Case in point, I have worked for a major convention for 5 years doing marketing, advertising and promoting. I DO know how to pull out all the stops for an event, from attracting newspaper, radio, and television stations to get involved, to booking advertising space with media outlets, to posting on forums, facebook, twitter, etc, to postering and handing out hand flyers (sometimes we’d be at a mall show, and we’d just hand people handbills, other times we would book a table at the forks market and do it there, other times we would book tables at other events and go in costume, etc. etc. I’m not joking, it’s HARD work) And if you think that IN PERSON marketing is hard enough, INTERNET marketing is soooo much harder. I’ve got signatures on my profiles at the forums I go to, I’ve got facebook, twitter, a blog, linkedin, etc. etc. Go ahead and do a search for Rhiannon Paille, you’ll see the first 2 pages are full of just things that link you back to me.
But while I can get my name out there, people need to be searching for OTHER things when they find me and admittedly, that doesn’t go so well. If you go look up “Psychic” you won’t find me, and navigating myself through SEO and Adwords and what not is . . . tough!
So the fact is, it doesn’t matter what you’re promoting on the internet, it’s not going to make it to a wide audience unless you’re being backed by something else.
Case in point, I recently signed up with www.psychicsdirectory.com and the owners there wanted to feature me because I’m really good at what I do (no seriously, I could act like Hugh Laurie on House because of how good I am, but I try not to ;)) and because I’m on their site, I get more hits.
In addition to psychicsdirectory I am also on liveperson.com, where I actually work through their platform and see clients. I’m independently contracted through them so I am still my own boss, but I am listed in multiple categories in their Spirituality & Religion cluster and because of my reviews, longevity, numbers of clients, photo, and other factors, I am in their top 50 psychics. At point point I was ranked 15th on their site, but things change, and they have trends as well. A lot of the people who were in the top 10 when I began are now in the 20’s or 30’s because people always want to try new psychics to see if they can get a new perspective. It’s like the flavor of the week.

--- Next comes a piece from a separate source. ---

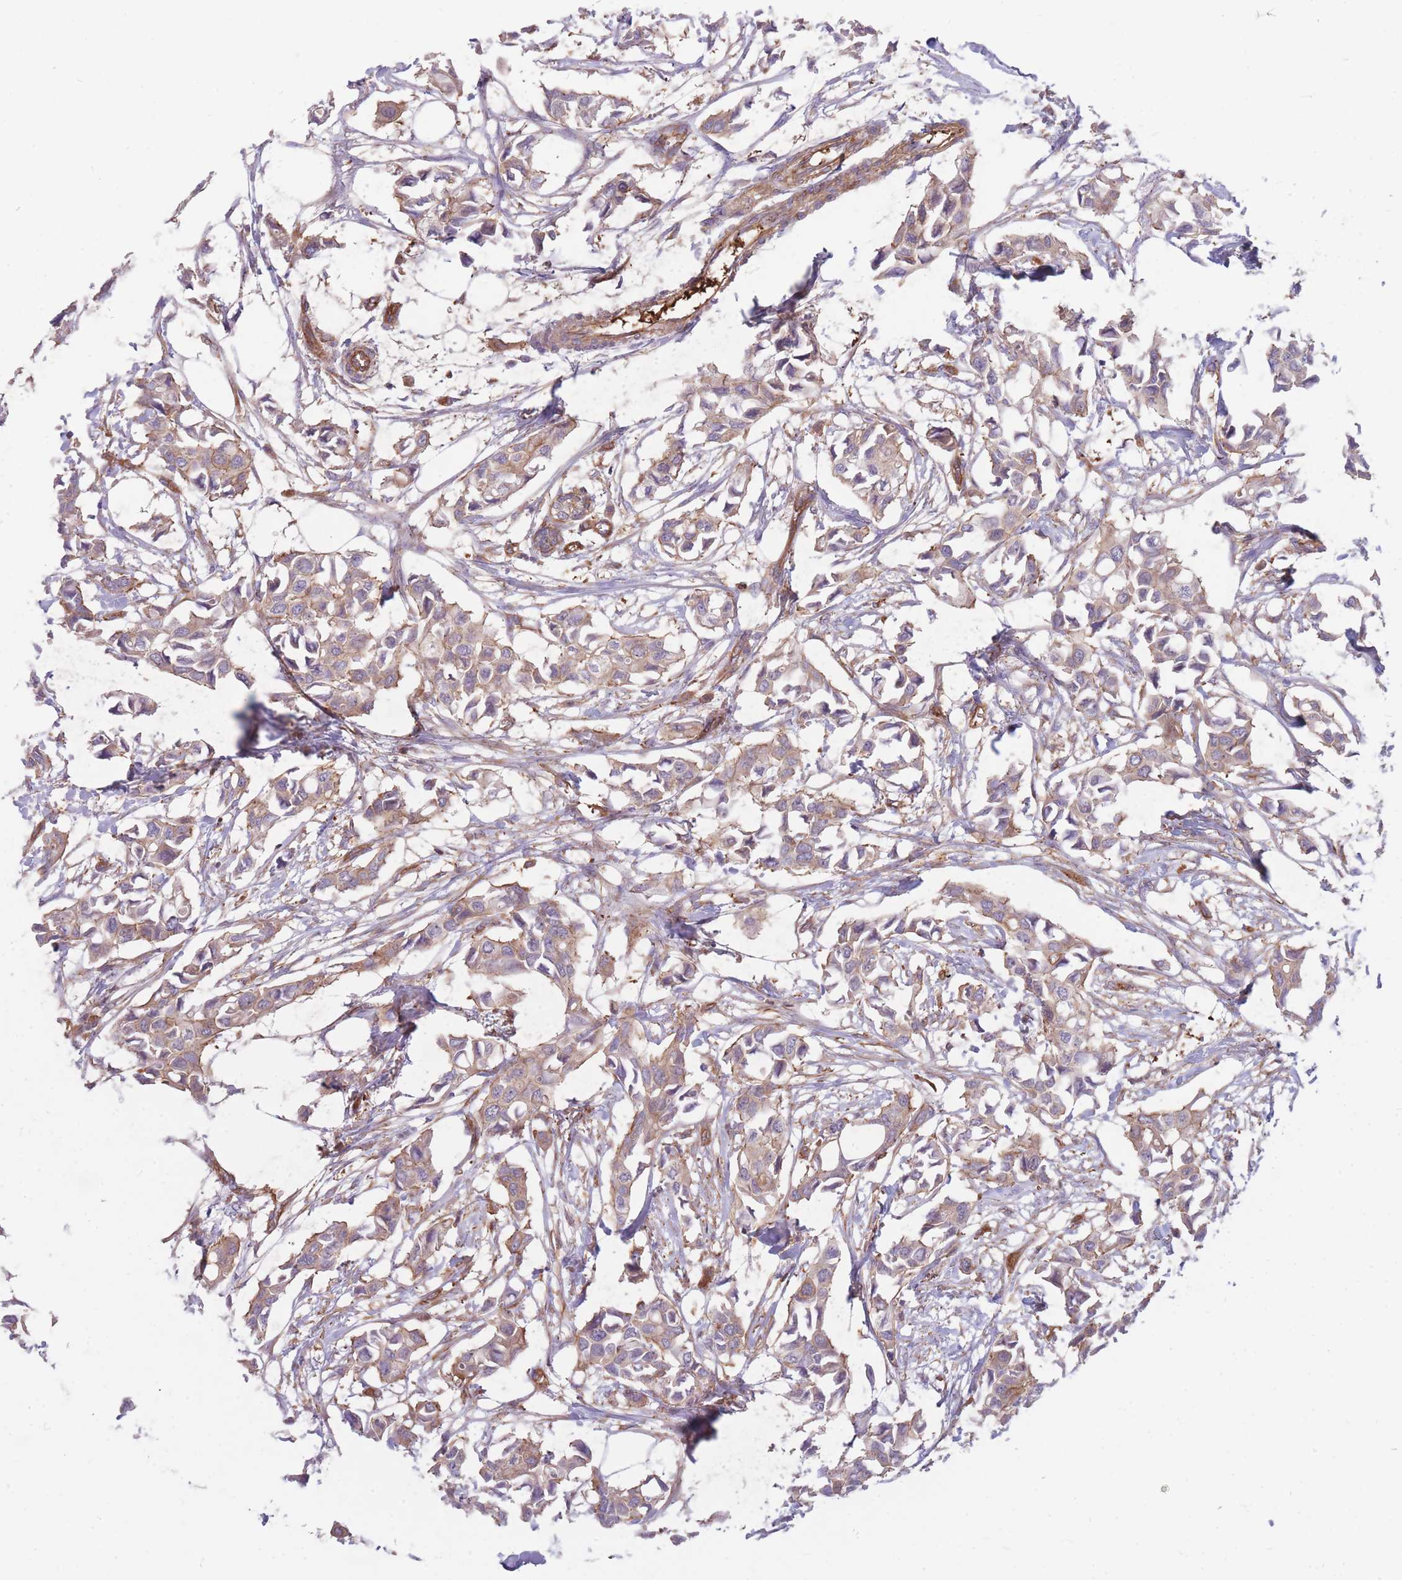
{"staining": {"intensity": "weak", "quantity": "25%-75%", "location": "cytoplasmic/membranous"}, "tissue": "breast cancer", "cell_type": "Tumor cells", "image_type": "cancer", "snomed": [{"axis": "morphology", "description": "Duct carcinoma"}, {"axis": "topography", "description": "Breast"}], "caption": "Immunohistochemistry (DAB) staining of human infiltrating ductal carcinoma (breast) demonstrates weak cytoplasmic/membranous protein expression in approximately 25%-75% of tumor cells. (DAB (3,3'-diaminobenzidine) IHC with brightfield microscopy, high magnification).", "gene": "GGA1", "patient": {"sex": "female", "age": 41}}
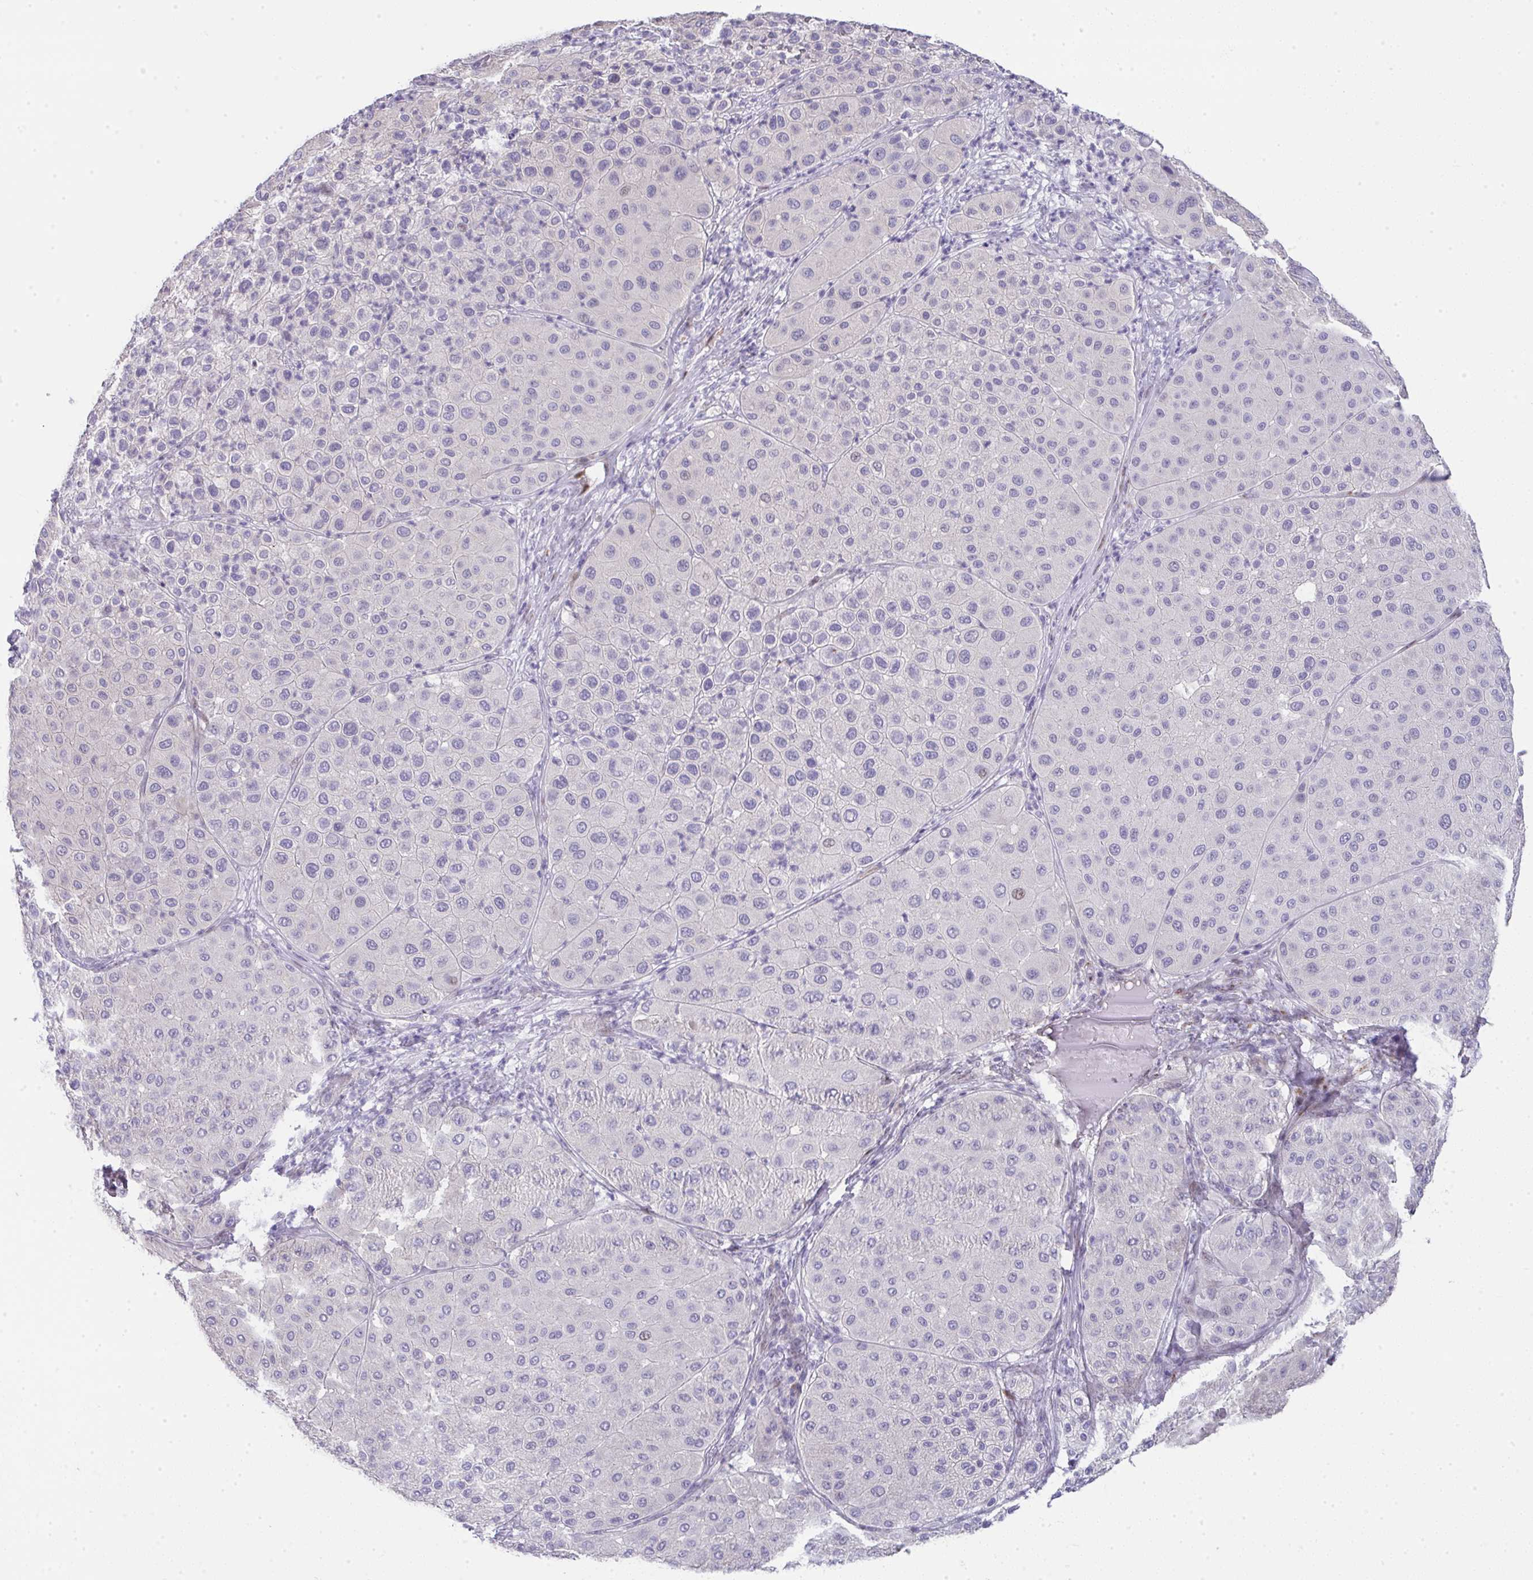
{"staining": {"intensity": "moderate", "quantity": "<25%", "location": "nuclear"}, "tissue": "melanoma", "cell_type": "Tumor cells", "image_type": "cancer", "snomed": [{"axis": "morphology", "description": "Malignant melanoma, Metastatic site"}, {"axis": "topography", "description": "Smooth muscle"}], "caption": "Immunohistochemical staining of malignant melanoma (metastatic site) exhibits low levels of moderate nuclear positivity in approximately <25% of tumor cells. Nuclei are stained in blue.", "gene": "GALNT16", "patient": {"sex": "male", "age": 41}}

So you ask yourself, going back to publishing here, how the big houses can help you? The big houses have more people following them, looking for the next books they’re putting out, more people to sell to. They have access to conglomerate bookstores, can print books at a reasonable rate and can help you build an author presence in the book world.
You still need to have a product worth selling, but they help you with that part. They decide how they’re going to make your book stand out from all the other books they publish, who they’re going to target and how they’re going to do it. And then they put it out there and hope that people pick up on it and want more.
It’s not rocket science, it’s just business.